Thanks for your insights.
If anyone has any articles on macb analysis that would also really help.
Greetings,
Which timestamp(s) were modified? You imply that the Created timestamp is what changed, but more details would be very helpful.
Any chance everything was copied *to* the partition you're examining rather than *from* it?
-David
Here are a few examples entries. The vast majority all have the ..c. attribute modified such as the ones listed below.
Fri Dec 21 2010 121829
7168 ..c. r/rrwxrwxrwx 0 0 10876-128-3 C/WINDOWS/system32/dllcache/recover.exe
3338 ..c. r/rrwxrwxrwx 0 0 10878-128-3 C/WINDOWS/system32/dllcache/redir.exe
3584 ..c. r/rrwxrwxrwx 0 0 10883-128-3 C/WINDOWS/system32/dllcache/regedt32.exe
33792 ..c. r/rrwxrwxrwx 0 0 10885-128-3 C/WINDOWS/system32/dllcache/regini.exe
Fri Dec 21 2010 121847
19712 ..c. r/rrwxrwxrwx 0 0 29468-128-3 C/WINDOWS/system32/drivers/partmgr.sys
3626112 ..c. r/rrwxrwxrwx 0 0 4429-128-3 C/WINDOWS/system32/drivers/NETw5x32.sys
43 .a.. r/rrwxrwxrwx 0 0 45747-128-1 C/Documents and Settings/johnd/Local Settings/Temporary Internet Files/Content.IE5/M6TYHOTW/JGCJKtGmxvq[1].gif
292 .a.. r/rrwxrwxrwx 0 0 45755-128-1 C/Documents and Settings/johnd/Local Settings/Temporary Internet Files/Content.IE5/37GNI5S1/AA4mSyZRGOi[1].png
As for whether everything was copied TO rather than FROM the partition it is possible but that doesn't make much sense as that would mean that the entire system folder was copied back to the laptop.
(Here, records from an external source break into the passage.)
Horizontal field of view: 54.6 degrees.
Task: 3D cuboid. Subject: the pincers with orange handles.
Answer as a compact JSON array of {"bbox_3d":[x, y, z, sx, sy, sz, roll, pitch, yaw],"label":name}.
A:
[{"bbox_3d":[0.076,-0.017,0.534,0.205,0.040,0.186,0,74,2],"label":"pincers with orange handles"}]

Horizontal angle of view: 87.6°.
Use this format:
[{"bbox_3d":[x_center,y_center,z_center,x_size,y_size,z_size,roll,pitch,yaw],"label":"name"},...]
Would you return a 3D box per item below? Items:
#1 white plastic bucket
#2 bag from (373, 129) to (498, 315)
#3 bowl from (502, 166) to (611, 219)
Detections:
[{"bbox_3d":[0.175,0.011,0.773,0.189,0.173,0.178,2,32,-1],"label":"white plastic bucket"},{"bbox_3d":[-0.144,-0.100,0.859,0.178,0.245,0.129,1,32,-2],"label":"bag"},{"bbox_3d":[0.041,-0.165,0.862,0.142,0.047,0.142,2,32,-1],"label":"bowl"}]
Would this happen when someone did a backup restore?
Hi,
What testing have you done to look at what happens when you backup something, or what testing have you done on mass files to see what causes possible differences.
Patches/Service packs?
@armresl - I have not done a lot of testing as I was hoping on getting "possible scenarios" / leads here before I performed further testing. Plus we are not aware of what tools the user would have used so its hard to replicate the exact tool.
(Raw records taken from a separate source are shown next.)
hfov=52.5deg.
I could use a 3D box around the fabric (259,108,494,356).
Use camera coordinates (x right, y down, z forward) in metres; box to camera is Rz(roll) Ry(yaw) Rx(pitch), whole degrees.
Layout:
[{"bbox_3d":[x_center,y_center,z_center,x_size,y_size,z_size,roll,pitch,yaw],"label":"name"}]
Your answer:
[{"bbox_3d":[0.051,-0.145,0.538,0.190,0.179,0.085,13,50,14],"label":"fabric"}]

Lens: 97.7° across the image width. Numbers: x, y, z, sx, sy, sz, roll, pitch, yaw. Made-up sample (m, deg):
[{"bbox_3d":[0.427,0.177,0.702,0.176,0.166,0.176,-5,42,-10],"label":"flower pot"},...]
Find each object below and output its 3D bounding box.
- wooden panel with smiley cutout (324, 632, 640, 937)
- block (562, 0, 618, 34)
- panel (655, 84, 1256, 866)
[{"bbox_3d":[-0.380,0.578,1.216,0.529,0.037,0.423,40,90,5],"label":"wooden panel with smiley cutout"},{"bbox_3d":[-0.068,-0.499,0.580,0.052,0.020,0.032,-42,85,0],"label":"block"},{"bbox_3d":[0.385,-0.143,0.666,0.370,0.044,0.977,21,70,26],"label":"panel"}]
I guess my question is, "Is it possible that a copy of the entire drive occurred to a separate drive? Or is this behavior (tons of ..c. entries) found in other scenarios?"
Greetings,
Yes, it is possible.
It is also possible that much of the drive was copied *to* this drive.
Have you looked at what tools are installed? Would any of them cause this sort of behavior?
Have you confirmed your results with another tool?
-David
Thanks Kovac.
I am going to investigate the installed tools on the drive. Good idea.
I have been trying to confirm my results with PTK however the top menu bar is missing once I add an image. I have opened a separate thread on this. PTK Menu Missing
I was doing some further research and I discovered that the ..c. entry in NTFS actually refers to the updating of the MFT entry.
Does anyone know if when a file is modified or accessed the MFT table is updated (in ntfs)?
The C entry could be consistent with a backup. The archive bit being turned off.
That would depend on what files have the C entry are listed. But I think the most telling would be an access to a backup program at the start of the long list of MFT entry updates.
I guess a wiping program that messes with timestamps to hide activity could also be a plausible theory.
Possibly a disk defrag? That would update the MFT's data run entries.
I would rate any sort of file copy as low probability, as you'd likely see Modified or Created timestamps as well. The exception being that those timestamps could be listed later, and thus would not show as here. But, with all the MFT Modified updated timestamps, you'd think more, at least a few, would have M or B timestamps.
Just random ideas off the top of my head.